Шли дни, Ланни гадал, что задумал мошенник. Был ли он террористом и уже приобрел нитроглицерин, или что-то, из чего в настоящее время делаются бомбы? И кто станет целью? Гитлер или Сталин, или Троцкий, Герман Геринг или Пьер Лаваль, или не дай Бог! Рамсей Макдональд или король Англии Георг? Ланни не мог поверить, что этот человек такого интеллекта и силы был обычным мошенником, который истратит деньги на вино и женщин. Нет, он был или революционером, или хорошо подготовленным агентом, но в этом случае Ланни должен получить письмо от Труди Шульц, которое будет написано под принуждением, либо будет подделкой. При таких мыслях трудно забыться в музыке Листа или Шопена!
Наконец, пришло письмо с немецкой маркой и берлинским почтовым штемпелем!

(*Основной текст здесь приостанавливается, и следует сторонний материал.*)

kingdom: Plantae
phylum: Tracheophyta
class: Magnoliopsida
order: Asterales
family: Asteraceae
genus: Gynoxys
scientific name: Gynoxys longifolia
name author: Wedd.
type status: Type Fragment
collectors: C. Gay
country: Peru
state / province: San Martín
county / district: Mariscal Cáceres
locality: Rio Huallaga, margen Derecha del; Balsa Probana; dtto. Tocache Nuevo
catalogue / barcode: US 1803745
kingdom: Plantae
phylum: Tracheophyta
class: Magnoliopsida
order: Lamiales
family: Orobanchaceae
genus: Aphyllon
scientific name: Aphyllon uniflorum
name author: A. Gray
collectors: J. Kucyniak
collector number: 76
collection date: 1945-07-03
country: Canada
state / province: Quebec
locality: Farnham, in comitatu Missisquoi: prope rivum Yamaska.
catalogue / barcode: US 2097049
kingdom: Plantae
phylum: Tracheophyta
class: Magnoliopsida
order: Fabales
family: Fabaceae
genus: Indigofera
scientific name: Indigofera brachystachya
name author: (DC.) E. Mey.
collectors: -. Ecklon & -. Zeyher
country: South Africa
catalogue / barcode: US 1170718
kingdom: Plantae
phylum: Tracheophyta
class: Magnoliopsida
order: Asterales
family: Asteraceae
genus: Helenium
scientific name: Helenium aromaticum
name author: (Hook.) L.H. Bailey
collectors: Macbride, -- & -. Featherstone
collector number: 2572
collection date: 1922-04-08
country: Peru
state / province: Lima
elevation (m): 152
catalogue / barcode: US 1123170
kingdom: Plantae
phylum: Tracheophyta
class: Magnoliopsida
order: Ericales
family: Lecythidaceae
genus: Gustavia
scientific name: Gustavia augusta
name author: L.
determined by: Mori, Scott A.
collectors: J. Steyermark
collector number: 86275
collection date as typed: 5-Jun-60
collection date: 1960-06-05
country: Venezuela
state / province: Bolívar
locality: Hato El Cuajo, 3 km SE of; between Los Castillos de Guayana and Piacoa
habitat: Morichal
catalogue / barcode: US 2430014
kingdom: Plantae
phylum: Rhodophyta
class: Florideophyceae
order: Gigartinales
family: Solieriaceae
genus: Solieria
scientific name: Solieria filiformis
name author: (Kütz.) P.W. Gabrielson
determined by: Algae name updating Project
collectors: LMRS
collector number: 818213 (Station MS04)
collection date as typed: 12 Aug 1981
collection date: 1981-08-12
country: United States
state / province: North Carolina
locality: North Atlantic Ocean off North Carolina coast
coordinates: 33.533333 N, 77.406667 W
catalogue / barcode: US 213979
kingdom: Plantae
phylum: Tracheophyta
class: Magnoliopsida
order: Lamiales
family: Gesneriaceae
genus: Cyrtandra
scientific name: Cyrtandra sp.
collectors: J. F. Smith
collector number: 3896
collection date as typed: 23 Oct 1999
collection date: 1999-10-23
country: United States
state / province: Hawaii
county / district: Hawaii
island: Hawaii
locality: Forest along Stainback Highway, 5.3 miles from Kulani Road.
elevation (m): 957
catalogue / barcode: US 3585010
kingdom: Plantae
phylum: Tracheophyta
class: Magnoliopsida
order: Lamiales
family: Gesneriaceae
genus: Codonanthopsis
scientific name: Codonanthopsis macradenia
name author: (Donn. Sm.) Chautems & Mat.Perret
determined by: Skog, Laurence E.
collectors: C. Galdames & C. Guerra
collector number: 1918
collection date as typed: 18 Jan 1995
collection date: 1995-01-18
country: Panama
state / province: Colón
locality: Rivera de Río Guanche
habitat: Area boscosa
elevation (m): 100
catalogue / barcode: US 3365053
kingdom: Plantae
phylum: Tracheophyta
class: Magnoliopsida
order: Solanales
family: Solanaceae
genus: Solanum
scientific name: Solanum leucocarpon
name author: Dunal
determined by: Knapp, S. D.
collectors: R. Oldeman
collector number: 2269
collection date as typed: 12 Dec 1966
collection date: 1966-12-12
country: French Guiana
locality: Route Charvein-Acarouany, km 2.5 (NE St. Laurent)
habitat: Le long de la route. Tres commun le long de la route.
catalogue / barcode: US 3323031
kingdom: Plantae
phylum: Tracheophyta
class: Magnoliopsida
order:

Простой конверт без имени отправителя. Ланни вздрогнул, понимая, что это был его приговор. Он пришел в свой кабинет и открыл конверт. И, стоя посреди кабинета, прочитал:
Уважаемый мистер Бэдд.
У меня есть много новых эскизов, которые, я полагаю, заинтересуют вас. Я хотел бы вашего содействия в их продаже. Если вы будете в Берлине 6 ноября, я был бы счастлив встретиться с вами и показать их вам. Если эта дата вам не удобна, то подойдет любая последующая дата.